Aslan’s emphatic claim that Luke does not refer to Paul as an apostle betrays a fundamental lack of mastery of the material he is commenting on. He has, apparently, never even done a simple word study on the office of apostle, but he is making emphatic claims about it.
12) How accurate are the dates Aslan gives the gospels?
To support his cherry-picking, Aslan assigns very late dates to the gospels. In fact, he assigns dates that tend to be a decade later than most liberal scholars assign them.
Of special importance is that they be written after the destruction of Jerusalem in A.D. 70, since this was (for the time being) a crushing blow to Jewish political messianism and would, on his theory, provide Christians with a reason to re-cast Jesus as a non-revolutionary.

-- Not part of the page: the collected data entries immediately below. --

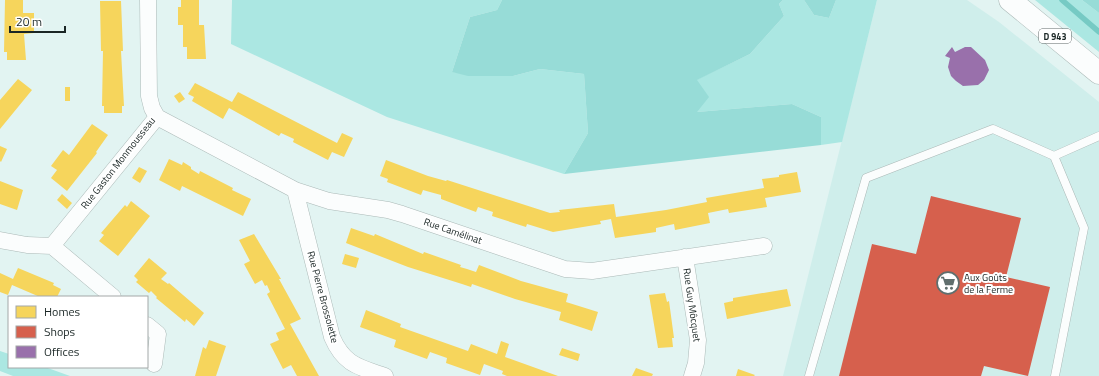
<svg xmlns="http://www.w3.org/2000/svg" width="1099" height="376" viewBox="0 0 1099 376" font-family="'Titillium Web',sans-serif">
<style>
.built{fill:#cfeeeb}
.green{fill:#abe7e2}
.forest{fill:#97dcd7}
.homes{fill:#f6d55c}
.shops{fill:#d6604d}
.offices{fill:#9970ab}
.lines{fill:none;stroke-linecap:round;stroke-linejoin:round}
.stream{stroke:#76cac4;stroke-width:5.5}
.service-casing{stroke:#abb9b7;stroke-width:9}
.minor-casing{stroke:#abb9b7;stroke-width:17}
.primary-casing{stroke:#abb9b7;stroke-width:23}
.service{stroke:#fbfdfd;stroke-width:8}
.minor{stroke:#fbfdfd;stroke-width:16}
.primary{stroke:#fbfdfd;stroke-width:22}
.labels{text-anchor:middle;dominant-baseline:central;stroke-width:4;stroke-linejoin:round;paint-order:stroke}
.shield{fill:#fff;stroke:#5f6766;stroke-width:1}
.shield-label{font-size:9px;font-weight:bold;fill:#1a2625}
.street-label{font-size:10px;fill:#1a2625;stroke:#fff}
.poi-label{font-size:10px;fill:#1a2625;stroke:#fff;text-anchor:start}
</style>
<rect width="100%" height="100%" fill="#e2f4f2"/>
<path class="built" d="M877,0H967L999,22L1099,102V376H783Z"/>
<path class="green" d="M232,0H502L497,10L470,17L452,72L513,76L540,69L584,74L588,133L564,174L387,117L231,44Z
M783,0H804L814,15L829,18L836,0H877L842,142L821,145V117L792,104L697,112L696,80L750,54L784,16L779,4Z
M1035,0H1082L1099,13V52Z
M0,351L9,354V367H45L70,376H13L0,371Z"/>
<path class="forest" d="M502,0H783L779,4L784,16L750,54L697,80L709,97L697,112L792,104L821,117V145L564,174L588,133L584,74L540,69L513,76H468L452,72L470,17L497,10Z
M804,0H836L829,18L814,15Z
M1082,0H1099V13Z"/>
<path class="homes" d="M5,0H23V13H34V33L24,34L26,60H7V52H4Z
M181,0H199V25H204L206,59H187V47H183V25H178V7H181Z
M100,1H121L123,51H121L124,106H122V113H104V106H102L103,51H101Z
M18,79L32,90L0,129V100Z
M195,83L232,102L238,92L337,143L342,133L353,138L344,157L332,152L328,160L293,142L294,139L281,133L279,136L229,108L223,119L192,101L194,97L188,94Z
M65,87H70V101H65Z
M180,92L185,99L179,103L174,96Z
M92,124L108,135L96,152L97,153L67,191L51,178L57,170L51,166L63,150L69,155Z
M0,146L7,149L1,162L0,161Z
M169,159L182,165L183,162L191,167V169L199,174L200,171L233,188L232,190L251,199L243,216L182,186L180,191L159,180Z
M386,160L428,176L446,181L447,180L550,213L560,212L559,210L614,204L616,217L666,210L707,202L706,198L764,188L762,179L779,177V175L797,172L801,192L765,198L767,207L729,213L728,209L708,213L710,223L675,230L674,224L656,228V232L615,238L611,219L600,221L601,224L553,232L527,224L526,227L492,216L493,212L478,207L476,212L441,199V195L430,192L423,190L421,195L387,182L388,179L380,176Z
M139,167L147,171L140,183L132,178Z
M0,181L23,190L17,210L0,204Z
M62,194L72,203L67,209L57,200Z
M131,201L150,216L118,256L99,241L104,235L101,233L125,205L127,207Z
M351,228L374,236L375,234L423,254L424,252L461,265L460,267L467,269L476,272L479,265L521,281L568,294L566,302L598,312L592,331L559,320L561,312L515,299L472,284L471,287L462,284L408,267L346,243Z
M254,234L281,279H279L301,319L290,324L319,376H297L291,365L283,369L270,344L279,340L276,333L285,329L267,294L270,292L267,285L265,286L262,280L255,284L244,264L250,261L239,240Z
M345,254L359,258L356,268L342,264Z
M149,258L167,273L161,279L168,284L169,283L204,313L194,326L186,319L185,322L156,298L157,297L151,291L149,293L136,282L138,280L134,276Z
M18,268L54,283L53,285L61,289L57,297H40L12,285L8,295L0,292V273L13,279Z
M787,289L791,306L727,319L724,303L733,301V298Z
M665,293L667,302L669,301L674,338H672L673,347L658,348L649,295Z
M366,310L401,324L400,327L468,351L471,344L497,354L501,341L509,344L505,357L558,376H507L502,374L503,371L484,364L480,375L446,363L447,358L430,352L427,359L394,347L396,340L360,327Z
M209,340L226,346L216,376H195L203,347L206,349Z
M562,348L580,354L578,361L559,355Z
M636,368L653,374L652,376H632Z
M738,369L755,375L754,376H736Z"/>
<path class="shops" d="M931,196L1021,218L1006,277L1050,287L1028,376L984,366L981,376H839L872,244L916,254Z"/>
<path class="offices" d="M952,47L955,52L965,47H971L985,60L989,70L984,80L978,85L963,86L956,81L951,76L948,67L950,58L945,56Z"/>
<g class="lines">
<path class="stream" d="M1062,0L1099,32"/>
<g class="service-casing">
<path id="service" d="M1054,156L1099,136
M809,376L866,178L993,129L1054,156L1084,228L1055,376"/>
</g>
<g class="minor-casing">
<path id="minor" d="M157,117L295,190L329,201L388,210L402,214L565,269L592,271L764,246
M295,190L332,337C344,365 359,367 385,376
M0,240L27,245L52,246L113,297
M52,246L157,117L152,108L149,96L148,0
M685,257L698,340L696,363L692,376
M147,325L158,334L154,364"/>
</g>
<g class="primary-casing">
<path id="primary" d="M1010,0L1099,73"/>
</g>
<use href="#service" class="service"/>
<use href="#minor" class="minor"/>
<use href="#primary" class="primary"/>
</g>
<defs>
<g id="supermarket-ring" transform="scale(1.15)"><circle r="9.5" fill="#fff" stroke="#606e6d" stroke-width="1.5"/><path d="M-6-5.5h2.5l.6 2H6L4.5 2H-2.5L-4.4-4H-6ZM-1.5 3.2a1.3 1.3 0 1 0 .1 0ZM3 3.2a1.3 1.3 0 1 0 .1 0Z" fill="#606e6d"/></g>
</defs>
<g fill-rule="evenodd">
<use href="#supermarket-ring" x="948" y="283"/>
</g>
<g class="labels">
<rect class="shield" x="1039" y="29" width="32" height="14" rx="3"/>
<g class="shield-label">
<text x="1055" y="36">D 943</text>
</g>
<g class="street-label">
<text transform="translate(118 163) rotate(-52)">Rue Gaston Monmousseau</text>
<text transform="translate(453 231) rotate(19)">Rue Camélinat</text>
<text transform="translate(323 297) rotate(75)">Rue Pierre Brossolette</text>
<text transform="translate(692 305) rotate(82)">Rue Guy Môcquet</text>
</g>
<g class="poi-label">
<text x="964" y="277">Aux Goûts<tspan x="964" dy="12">de la Ferme</tspan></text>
</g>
</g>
<rect x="8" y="296" width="140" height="72" fill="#ffffff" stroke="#a3a8a8"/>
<rect x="16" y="306" width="20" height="12" fill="#f6d55c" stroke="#a3a8a8"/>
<text x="44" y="316" font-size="12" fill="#1a2625">Homes</text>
<rect x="16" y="326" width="20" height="12" fill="#d6604d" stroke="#a3a8a8"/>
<text x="44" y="336" font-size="12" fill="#1a2625">Shops</text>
<rect x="16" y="346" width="20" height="12" fill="#9970ab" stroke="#a3a8a8"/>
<text x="44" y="356" font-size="12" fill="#1a2625">Offices</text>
<path d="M10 26v6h55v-6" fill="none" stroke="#1a2625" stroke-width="2"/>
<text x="16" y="26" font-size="12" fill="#1a2625" stroke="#ffffff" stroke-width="3" paint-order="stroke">20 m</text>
</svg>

But the evidence is that the gospels were written much earlier. In fact, the best evidence is that they were all penned before A.D. 70, since they record Jesus’ prediction that the temple would be destroyed but they do not record its fulfillment.
The evangelists would have loved to say, “And it all happened, just the way Jesus predicted.” It would be a mark of credibility. But they don’t say that. The most plausible explanation is that the fulfillment of his prediction had not yet happened.

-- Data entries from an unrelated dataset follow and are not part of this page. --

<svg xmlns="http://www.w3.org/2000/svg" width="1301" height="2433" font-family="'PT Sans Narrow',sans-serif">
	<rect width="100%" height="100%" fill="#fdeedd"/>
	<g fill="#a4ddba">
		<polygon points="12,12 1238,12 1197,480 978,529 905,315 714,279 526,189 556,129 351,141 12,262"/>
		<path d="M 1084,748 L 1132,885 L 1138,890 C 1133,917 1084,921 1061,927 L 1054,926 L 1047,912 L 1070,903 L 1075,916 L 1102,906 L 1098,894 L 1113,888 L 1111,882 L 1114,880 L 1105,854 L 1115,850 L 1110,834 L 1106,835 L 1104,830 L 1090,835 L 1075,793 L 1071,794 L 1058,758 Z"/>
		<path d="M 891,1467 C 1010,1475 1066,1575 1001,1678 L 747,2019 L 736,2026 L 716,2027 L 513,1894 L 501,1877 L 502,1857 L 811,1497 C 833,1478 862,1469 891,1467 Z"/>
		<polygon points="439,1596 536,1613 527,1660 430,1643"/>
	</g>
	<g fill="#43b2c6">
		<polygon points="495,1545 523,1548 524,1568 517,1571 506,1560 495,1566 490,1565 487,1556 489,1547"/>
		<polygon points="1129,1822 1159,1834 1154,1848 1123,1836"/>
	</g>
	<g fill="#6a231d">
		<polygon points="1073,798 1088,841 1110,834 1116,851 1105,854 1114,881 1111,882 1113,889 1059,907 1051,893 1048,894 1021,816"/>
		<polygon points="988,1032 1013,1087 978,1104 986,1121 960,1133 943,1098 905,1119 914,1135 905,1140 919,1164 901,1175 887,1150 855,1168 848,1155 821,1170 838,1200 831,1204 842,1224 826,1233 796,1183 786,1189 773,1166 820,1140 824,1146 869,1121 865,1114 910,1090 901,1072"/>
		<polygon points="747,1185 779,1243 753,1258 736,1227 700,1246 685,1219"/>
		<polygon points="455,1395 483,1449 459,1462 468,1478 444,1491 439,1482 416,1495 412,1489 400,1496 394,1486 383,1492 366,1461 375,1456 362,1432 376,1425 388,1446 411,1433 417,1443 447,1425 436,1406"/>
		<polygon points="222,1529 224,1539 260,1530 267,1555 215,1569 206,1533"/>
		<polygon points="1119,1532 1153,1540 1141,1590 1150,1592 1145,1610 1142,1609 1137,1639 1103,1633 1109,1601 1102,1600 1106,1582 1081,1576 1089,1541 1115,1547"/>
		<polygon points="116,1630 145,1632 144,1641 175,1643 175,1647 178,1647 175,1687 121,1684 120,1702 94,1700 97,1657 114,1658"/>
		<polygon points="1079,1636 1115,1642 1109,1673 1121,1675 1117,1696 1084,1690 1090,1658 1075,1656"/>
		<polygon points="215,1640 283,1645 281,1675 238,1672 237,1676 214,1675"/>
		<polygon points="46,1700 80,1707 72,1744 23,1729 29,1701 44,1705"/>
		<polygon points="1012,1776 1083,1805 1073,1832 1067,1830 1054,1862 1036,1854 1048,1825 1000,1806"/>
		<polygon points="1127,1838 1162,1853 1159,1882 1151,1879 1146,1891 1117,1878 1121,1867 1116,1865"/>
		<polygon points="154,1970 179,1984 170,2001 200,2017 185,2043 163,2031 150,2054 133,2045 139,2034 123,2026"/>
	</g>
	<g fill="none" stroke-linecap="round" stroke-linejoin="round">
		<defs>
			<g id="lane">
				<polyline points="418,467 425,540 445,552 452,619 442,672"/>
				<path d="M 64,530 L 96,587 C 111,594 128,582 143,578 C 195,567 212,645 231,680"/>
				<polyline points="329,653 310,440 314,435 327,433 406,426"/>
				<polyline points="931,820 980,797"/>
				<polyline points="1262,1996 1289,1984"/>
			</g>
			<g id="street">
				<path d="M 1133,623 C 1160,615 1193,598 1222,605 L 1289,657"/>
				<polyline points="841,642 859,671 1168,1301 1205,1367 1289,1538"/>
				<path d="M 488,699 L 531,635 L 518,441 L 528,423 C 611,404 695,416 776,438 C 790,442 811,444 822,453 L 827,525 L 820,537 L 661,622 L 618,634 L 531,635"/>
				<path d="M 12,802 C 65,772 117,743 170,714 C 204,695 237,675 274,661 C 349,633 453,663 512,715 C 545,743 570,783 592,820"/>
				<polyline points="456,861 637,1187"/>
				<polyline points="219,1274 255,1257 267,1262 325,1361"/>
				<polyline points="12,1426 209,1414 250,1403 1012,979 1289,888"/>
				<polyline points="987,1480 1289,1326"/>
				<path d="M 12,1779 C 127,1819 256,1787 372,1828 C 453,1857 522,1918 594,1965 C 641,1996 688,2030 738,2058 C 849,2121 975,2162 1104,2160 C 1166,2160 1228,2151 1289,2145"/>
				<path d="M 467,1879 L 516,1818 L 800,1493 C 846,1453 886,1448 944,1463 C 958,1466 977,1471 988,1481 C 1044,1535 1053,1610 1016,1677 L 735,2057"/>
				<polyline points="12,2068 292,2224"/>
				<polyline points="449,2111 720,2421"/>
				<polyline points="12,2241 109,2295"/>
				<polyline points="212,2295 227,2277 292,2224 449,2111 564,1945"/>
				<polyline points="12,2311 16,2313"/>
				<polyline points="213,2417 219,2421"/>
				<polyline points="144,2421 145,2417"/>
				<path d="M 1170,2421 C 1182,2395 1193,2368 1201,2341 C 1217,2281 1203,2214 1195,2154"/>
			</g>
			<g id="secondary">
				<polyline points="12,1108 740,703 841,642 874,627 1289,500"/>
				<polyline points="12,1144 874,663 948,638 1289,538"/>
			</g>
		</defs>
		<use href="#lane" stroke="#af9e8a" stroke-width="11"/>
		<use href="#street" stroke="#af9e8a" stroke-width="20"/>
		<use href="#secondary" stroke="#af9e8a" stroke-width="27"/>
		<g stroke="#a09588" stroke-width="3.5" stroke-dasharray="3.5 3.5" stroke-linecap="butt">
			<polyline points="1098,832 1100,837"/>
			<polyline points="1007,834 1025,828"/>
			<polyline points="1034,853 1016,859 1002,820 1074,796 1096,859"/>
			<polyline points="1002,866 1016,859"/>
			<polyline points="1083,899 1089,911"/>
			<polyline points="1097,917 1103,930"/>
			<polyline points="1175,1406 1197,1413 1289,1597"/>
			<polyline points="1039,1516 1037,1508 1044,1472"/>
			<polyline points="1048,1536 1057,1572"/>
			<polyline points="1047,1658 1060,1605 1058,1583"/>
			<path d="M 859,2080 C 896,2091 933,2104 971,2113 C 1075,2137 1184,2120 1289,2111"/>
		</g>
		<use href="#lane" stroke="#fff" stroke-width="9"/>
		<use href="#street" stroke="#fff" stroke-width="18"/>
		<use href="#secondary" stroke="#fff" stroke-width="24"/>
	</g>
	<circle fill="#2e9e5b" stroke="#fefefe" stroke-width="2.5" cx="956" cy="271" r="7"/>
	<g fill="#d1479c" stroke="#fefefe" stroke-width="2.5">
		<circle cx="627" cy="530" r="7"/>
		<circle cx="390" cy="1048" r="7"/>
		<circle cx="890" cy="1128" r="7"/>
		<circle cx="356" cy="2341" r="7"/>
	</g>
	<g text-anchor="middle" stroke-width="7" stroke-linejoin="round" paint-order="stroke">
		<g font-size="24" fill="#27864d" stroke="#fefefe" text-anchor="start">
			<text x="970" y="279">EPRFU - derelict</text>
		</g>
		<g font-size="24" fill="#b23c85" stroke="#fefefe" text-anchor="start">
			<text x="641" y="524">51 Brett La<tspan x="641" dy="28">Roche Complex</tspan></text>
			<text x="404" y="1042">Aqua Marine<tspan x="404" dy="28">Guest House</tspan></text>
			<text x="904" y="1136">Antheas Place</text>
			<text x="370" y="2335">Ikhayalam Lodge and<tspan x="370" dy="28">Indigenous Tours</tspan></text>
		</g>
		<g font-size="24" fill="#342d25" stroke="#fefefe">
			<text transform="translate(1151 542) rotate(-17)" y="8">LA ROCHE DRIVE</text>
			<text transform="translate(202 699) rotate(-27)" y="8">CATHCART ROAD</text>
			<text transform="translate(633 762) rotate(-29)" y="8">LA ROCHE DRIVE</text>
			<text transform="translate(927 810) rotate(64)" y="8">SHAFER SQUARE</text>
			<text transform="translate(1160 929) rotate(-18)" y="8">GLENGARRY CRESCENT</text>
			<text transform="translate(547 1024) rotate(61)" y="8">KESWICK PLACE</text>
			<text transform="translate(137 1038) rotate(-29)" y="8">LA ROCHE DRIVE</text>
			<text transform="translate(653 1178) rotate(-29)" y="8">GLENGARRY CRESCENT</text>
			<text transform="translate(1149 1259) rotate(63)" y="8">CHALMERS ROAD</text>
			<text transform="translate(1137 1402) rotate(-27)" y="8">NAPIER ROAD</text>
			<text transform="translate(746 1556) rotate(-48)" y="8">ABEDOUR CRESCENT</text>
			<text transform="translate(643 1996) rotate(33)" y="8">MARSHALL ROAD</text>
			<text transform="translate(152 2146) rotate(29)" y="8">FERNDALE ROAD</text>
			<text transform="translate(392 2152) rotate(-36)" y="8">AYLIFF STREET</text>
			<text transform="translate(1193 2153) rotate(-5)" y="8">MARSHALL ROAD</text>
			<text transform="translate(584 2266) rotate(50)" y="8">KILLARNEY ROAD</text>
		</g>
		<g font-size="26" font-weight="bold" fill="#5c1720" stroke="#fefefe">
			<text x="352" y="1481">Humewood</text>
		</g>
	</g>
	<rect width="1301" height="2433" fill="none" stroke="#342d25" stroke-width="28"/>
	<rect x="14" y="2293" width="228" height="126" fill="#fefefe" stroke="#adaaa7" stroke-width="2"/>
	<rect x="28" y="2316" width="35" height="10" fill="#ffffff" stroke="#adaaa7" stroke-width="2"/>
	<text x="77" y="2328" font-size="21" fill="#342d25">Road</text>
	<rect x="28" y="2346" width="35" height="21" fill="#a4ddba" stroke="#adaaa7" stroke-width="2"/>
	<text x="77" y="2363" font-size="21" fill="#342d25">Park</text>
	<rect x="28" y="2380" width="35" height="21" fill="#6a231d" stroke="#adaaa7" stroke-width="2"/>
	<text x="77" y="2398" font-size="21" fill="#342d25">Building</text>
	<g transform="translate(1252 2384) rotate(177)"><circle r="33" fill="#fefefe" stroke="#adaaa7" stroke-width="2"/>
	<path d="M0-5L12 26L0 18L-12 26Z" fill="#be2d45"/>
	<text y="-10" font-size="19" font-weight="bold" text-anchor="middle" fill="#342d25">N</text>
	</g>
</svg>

Further, since the book of Acts cuts off suddenly in A.D. 60, and since the Gospel of Luke was written before Acts, we have reason to think that Luke dates to no later than A.D. 59 (just 26 years after the crucifixion), and perhaps even earlier.

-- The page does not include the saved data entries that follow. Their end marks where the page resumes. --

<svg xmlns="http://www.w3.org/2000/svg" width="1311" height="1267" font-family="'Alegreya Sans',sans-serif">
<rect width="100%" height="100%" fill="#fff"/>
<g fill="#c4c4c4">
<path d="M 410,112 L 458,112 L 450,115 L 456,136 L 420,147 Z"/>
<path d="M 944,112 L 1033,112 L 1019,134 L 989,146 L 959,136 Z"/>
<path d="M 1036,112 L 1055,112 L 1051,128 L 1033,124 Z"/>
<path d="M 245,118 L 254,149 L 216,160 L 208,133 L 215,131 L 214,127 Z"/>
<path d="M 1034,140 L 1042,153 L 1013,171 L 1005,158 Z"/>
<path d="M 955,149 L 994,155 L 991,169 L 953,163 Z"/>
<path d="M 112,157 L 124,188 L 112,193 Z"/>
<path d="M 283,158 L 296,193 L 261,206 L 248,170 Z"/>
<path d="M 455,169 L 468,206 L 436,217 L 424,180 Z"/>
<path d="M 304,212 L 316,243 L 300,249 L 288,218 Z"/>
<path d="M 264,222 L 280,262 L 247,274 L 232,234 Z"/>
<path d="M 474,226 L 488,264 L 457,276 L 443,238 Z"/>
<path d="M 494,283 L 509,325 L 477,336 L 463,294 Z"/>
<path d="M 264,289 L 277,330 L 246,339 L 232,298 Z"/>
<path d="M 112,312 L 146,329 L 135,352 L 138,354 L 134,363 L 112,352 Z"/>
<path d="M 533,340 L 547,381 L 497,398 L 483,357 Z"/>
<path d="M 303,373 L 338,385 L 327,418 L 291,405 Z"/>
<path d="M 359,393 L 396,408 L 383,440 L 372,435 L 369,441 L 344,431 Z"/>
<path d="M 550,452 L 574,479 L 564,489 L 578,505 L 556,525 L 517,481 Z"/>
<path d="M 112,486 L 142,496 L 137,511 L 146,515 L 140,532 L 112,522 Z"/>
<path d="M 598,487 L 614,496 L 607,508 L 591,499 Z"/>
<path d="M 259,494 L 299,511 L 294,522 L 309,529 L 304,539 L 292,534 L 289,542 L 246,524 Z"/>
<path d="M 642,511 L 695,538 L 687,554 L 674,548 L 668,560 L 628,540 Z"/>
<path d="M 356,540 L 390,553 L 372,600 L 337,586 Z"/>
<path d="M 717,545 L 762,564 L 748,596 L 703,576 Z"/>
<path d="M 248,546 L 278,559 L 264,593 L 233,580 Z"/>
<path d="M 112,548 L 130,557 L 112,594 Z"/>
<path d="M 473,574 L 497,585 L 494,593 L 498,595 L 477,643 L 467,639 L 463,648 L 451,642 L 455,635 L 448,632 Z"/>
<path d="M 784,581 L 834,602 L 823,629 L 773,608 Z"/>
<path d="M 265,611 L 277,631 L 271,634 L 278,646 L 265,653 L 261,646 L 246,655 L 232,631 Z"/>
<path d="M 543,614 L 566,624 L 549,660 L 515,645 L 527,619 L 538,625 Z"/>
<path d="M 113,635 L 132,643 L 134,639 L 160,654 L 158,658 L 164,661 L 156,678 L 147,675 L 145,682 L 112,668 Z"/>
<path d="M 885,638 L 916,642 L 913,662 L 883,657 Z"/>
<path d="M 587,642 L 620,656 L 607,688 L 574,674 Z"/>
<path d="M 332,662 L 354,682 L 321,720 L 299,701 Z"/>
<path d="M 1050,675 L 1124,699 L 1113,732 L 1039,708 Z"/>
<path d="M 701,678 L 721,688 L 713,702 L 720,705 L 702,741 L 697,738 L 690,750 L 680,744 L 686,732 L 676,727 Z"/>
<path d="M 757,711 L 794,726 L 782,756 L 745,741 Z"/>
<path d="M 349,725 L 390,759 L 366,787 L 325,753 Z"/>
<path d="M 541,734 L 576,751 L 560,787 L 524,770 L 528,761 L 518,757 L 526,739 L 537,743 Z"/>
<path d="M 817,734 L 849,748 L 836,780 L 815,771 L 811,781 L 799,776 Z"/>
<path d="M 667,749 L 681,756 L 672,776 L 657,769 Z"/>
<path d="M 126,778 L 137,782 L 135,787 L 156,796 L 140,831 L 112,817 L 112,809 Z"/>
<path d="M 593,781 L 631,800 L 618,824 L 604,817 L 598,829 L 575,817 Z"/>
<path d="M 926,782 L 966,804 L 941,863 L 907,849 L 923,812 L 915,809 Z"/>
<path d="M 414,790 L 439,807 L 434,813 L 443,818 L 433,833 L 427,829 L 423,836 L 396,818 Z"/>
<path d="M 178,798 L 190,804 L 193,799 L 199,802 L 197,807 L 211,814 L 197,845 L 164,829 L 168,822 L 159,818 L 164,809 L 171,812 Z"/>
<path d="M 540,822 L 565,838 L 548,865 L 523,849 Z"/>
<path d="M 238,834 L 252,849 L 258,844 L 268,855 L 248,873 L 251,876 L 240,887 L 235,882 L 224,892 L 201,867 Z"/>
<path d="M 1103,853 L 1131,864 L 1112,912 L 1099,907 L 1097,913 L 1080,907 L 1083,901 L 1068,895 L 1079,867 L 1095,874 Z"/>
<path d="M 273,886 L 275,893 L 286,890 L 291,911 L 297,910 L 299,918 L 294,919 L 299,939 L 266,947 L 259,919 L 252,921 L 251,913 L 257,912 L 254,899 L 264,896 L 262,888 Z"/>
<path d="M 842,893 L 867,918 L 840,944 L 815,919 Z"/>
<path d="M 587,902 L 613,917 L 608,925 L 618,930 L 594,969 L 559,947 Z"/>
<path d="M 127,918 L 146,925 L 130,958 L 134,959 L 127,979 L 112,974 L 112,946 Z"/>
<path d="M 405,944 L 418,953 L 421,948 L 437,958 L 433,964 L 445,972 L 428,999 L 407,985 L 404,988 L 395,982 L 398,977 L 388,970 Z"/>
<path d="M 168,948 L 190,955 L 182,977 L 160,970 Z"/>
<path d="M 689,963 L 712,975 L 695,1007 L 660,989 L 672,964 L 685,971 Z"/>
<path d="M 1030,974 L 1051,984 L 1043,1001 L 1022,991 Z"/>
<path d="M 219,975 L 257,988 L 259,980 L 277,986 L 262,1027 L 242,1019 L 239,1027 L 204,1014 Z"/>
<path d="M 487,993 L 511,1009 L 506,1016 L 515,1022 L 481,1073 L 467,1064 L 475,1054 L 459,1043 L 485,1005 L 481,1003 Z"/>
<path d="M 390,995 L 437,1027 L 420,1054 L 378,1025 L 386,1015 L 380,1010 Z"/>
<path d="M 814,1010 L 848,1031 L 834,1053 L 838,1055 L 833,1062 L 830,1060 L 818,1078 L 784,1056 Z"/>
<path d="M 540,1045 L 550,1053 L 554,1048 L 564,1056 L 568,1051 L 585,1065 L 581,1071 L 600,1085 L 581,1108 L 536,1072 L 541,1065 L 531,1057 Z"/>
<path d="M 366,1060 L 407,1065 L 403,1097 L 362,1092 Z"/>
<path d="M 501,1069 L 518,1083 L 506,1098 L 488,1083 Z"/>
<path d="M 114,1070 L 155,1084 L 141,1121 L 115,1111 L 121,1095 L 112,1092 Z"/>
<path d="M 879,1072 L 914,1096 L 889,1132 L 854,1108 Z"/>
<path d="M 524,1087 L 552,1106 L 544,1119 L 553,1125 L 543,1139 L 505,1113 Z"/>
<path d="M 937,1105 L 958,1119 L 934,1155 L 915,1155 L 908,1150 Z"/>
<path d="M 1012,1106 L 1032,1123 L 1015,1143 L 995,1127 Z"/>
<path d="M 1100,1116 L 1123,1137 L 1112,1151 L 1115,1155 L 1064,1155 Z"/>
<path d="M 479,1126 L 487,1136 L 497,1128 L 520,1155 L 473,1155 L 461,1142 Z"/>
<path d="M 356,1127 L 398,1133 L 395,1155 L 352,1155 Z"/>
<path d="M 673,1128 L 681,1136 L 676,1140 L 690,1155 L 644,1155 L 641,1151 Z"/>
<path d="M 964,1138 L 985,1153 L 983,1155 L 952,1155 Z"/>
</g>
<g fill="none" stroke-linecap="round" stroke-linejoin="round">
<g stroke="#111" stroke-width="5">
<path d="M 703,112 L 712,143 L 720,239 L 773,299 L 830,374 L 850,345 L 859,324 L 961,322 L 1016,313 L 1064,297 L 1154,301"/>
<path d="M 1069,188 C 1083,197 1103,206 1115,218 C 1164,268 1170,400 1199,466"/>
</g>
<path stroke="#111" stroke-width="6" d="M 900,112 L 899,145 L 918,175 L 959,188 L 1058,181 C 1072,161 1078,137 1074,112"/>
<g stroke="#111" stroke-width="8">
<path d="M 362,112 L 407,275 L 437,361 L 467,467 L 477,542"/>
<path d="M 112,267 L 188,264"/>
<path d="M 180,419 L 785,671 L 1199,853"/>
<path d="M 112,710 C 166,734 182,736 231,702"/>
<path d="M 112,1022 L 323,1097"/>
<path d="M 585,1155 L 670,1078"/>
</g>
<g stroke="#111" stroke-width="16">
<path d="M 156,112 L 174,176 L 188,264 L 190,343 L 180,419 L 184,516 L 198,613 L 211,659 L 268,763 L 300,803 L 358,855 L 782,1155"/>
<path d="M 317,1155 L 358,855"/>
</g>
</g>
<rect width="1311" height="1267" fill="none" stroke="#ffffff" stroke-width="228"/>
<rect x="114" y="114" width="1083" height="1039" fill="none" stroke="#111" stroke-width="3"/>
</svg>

13) What about his claim that the Romans reserved crucifixion for sedition?
It is not true that crucifixion was “reserved almost exclusively for the crime of sedition”—particularly if by “sedition” you mean political rebellion:
The Romans used crucifixion to bring mutinous troops under control, to break the will of conquered peoples, and to wear down rebellious cities under siege.
Dangerous and violent robbers could be crucified—often near or at the scene of their crimes. Quintilian (ca. 35–95 a.d.) approved of crucifixion as a penalty for such criminals, and thought that this form of execution had a better deterrent effect when the crosses were set up along the busiest roads. . . .
The Romans used crucifixion above all as the servile supplicium (“the slaves’ punishment”), a terrible form of execution typically inflicted on slaves [Yale Anchor Bible Dictionary, s.v. “Crucifixion”].
14) What is the most fundamental problem with the book?
The most fundamental problem is that Aslan’s central thesis can only be supported by cherry-picking the data—that is, accepting some of it and rejecting everything that doesn’t fit.
This is an unreliable and unscholarly method, because if you can jettison anything that doesn’t fit your theory then you can prove anything you want to.
With all the problems that beset Aslan’s imaginative reconstruction of Jesus, there is simply no reason to take Zealot as anything like a reliable account of his life.
Certainly not compared to those offered in the gospels.